Work item
The full listing below should be copied verbatim.

Source data

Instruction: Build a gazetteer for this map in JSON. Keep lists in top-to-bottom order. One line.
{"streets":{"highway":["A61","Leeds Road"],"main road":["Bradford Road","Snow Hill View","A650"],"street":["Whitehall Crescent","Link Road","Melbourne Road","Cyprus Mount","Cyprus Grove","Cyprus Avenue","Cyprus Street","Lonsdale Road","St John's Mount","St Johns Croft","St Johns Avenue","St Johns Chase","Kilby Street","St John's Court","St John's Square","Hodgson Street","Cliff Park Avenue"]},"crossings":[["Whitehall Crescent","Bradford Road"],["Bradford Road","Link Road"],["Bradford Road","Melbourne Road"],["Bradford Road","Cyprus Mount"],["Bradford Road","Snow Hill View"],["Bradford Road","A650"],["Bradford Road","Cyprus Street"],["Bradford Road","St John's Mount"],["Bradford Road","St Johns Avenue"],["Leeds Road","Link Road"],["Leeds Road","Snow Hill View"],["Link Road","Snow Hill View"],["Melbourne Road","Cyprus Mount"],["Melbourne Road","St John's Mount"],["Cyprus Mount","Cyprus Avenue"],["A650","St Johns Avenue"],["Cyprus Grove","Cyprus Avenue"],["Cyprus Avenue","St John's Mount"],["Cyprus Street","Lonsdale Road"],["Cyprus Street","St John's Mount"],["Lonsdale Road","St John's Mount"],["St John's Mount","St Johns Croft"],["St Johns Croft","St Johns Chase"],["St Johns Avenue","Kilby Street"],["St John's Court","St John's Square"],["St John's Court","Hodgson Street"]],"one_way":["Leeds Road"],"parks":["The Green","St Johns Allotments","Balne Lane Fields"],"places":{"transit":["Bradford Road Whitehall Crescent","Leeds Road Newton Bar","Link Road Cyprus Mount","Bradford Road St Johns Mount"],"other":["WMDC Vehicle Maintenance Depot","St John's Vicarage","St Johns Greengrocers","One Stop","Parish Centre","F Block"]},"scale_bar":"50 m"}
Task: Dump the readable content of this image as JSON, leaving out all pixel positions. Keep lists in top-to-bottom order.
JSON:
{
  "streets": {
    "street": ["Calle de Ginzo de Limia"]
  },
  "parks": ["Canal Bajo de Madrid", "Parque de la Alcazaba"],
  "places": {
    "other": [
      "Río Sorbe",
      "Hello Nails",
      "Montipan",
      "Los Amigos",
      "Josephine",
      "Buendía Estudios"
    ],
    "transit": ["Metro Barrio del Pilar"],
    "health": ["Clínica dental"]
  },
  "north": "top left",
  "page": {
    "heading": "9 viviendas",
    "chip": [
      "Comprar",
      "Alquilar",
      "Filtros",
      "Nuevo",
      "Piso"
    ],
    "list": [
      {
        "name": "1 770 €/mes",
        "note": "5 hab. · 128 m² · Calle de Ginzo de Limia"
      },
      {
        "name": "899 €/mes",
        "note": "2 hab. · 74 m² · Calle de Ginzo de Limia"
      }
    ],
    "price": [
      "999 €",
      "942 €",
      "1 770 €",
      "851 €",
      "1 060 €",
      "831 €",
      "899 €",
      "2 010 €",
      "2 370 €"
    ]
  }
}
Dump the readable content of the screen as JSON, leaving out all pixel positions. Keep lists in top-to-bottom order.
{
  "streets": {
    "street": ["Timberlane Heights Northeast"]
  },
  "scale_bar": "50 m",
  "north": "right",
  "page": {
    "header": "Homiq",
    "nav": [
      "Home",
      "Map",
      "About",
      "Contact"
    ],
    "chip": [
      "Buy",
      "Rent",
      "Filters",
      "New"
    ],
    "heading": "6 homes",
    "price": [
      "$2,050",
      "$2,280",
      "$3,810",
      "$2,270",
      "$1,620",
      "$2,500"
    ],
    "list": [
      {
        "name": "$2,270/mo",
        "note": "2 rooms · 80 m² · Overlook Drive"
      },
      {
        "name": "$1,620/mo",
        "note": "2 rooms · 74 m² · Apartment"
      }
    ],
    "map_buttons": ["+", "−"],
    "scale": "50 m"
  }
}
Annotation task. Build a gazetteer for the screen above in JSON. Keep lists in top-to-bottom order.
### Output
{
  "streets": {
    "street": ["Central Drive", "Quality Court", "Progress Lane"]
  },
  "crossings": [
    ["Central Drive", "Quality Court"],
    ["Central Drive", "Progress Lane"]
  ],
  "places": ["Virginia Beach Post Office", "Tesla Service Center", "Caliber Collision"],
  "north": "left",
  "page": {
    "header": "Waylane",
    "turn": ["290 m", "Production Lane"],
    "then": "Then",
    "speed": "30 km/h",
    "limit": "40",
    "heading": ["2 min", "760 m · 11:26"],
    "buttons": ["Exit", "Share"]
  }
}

Your response
Instruction: Build a gazetteer for this map in JSON. Keep lists in top-to-bottom order. One line.
{"streets":{"highway":["A61","Leeds Road"],"main road":["Bradford Road","Snow Hill View","A650"],"street":["Whitehall Crescent","Link Road","Melbourne Road","Cyprus Mount","Cyprus Grove","Cyprus Avenue","Cyprus Street","Lonsdale Road","St John's Mount","St Johns Croft","St Johns Avenue","St Johns Chase","Kilby Street","St John's Court","St John's Square","Hodgson Street","Cliff Park Avenue"]},"crossings":[["Whitehall Crescent","Bradford Road"],["Bradford Road","Link Road"],["Bradford Road","Melbourne Road"],["Bradford Road","Cyprus Mount"],["Bradford Road","Snow Hill View"],["Bradford Road","A650"],["Bradford Road","Cyprus Street"],["Bradford Road","St John's Mount"],["Bradford Road","St Johns Avenue"],["Leeds Road","Link Road"],["Leeds Road","Snow Hill View"],["Link Road","Snow Hill View"],["Melbourne Road","Cyprus Mount"],["Melbourne Road","St John's Mount"],["Cyprus Mount","Cyprus Avenue"],["A650","St Johns Avenue"],["Cyprus Grove","Cyprus Avenue"],["Cyprus Avenue","St John's Mount"],["Cyprus Street","Lonsdale Road"],["Cyprus Street","St John's Mount"],["Lonsdale Road","St John's Mount"],["St John's Mount","St Johns Croft"],["St Johns Croft","St Johns Chase"],["St Johns Avenue","Kilby Street"],["St John's Court","St John's Square"],["St John's Court","Hodgson Street"]],"one_way":["Leeds Road"],"parks":["The Green","St Johns Allotments","Balne Lane Fields"],"places":{"transit":["Bradford Road Whitehall Crescent","Leeds Road Newton Bar","Link Road Cyprus Mount","Bradford Road St Johns Mount"],"other":["WMDC Vehicle Maintenance Depot","St John's Vicarage","St Johns Greengrocers","One Stop","Parish Centre","F Block"]},"scale_bar":"50 m"}
Task: Dump the readable content of this image as JSON, leaving out all pixel positions. Keep lists in top-to-bottom order.
JSON:
{
  "streets": {
    "street": ["Calle de Ginzo de Limia"]
  },
  "parks": ["Canal Bajo de Madrid", "Parque de la Alcazaba"],
  "places": {
    "other": [
      "Río Sorbe",
      "Hello Nails",
      "Montipan",
      "Los Amigos",
      "Josephine",
      "Buendía Estudios"
    ],
    "transit": ["Metro Barrio del Pilar"],
    "health": ["Clínica dental"]
  },
  "north": "top left",
  "page": {
    "heading": "9 viviendas",
    "chip": [
      "Comprar",
      "Alquilar",
      "Filtros",
      "Nuevo",
      "Piso"
    ],
    "list": [
      {
        "name": "1 770 €/mes",
        "note": "5 hab. · 128 m² · Calle de Ginzo de Limia"
      },
      {
        "name": "899 €/mes",
        "note": "2 hab. · 74 m² · Calle de Ginzo de Limia"
      }
    ],
    "price": [
      "999 €",
      "942 €",
      "1 770 €",
      "851 €",
      "1 060 €",
      "831 €",
      "899 €",
      "2 010 €",
      "2 370 €"
    ]
  }
}
Dump the readable content of the screen as JSON, leaving out all pixel positions. Keep lists in top-to-bottom order.
{
  "streets": {
    "street": ["Timberlane Heights Northeast"]
  },
  "scale_bar": "50 m",
  "north": "right",
  "page": {
    "header": "Homiq",
    "nav": [
      "Home",
      "Map",
      "About",
      "Contact"
    ],
    "chip": [
      "Buy",
      "Rent",
      "Filters",
      "New"
    ],
    "heading": "6 homes",
    "price": [
      "$2,050",
      "$2,280",
      "$3,810",
      "$2,270",
      "$1,620",
      "$2,500"
    ],
    "list": [
      {
        "name": "$2,270/mo",
        "note": "2 rooms · 80 m² · Overlook Drive"
      },
      {
        "name": "$1,620/mo",
        "note": "2 rooms · 74 m² · Apartment"
      }
    ],
    "map_buttons": ["+", "−"],
    "scale": "50 m"
  }
}
Annotation task. Build a gazetteer for the screen above in JSON. Keep lists in top-to-bottom order.
### Output
{
  "streets": {
    "street": ["Central Drive", "Quality Court", "Progress Lane"]
  },
  "crossings": [
    ["Central Drive", "Quality Court"],
    ["Central Drive", "Progress Lane"]
  ],
  "places": ["Virginia Beach Post Office", "Tesla Service Center", "Caliber Collision"],
  "north": "left",
  "page": {
    "header": "Waylane",
    "turn": ["290 m", "Production Lane"],
    "then": "Then",
    "speed": "30 km/h",
    "limit": "40",
    "heading": ["2 min", "760 m · 11:26"],
    "buttons": ["Exit", "Share"]
  }
}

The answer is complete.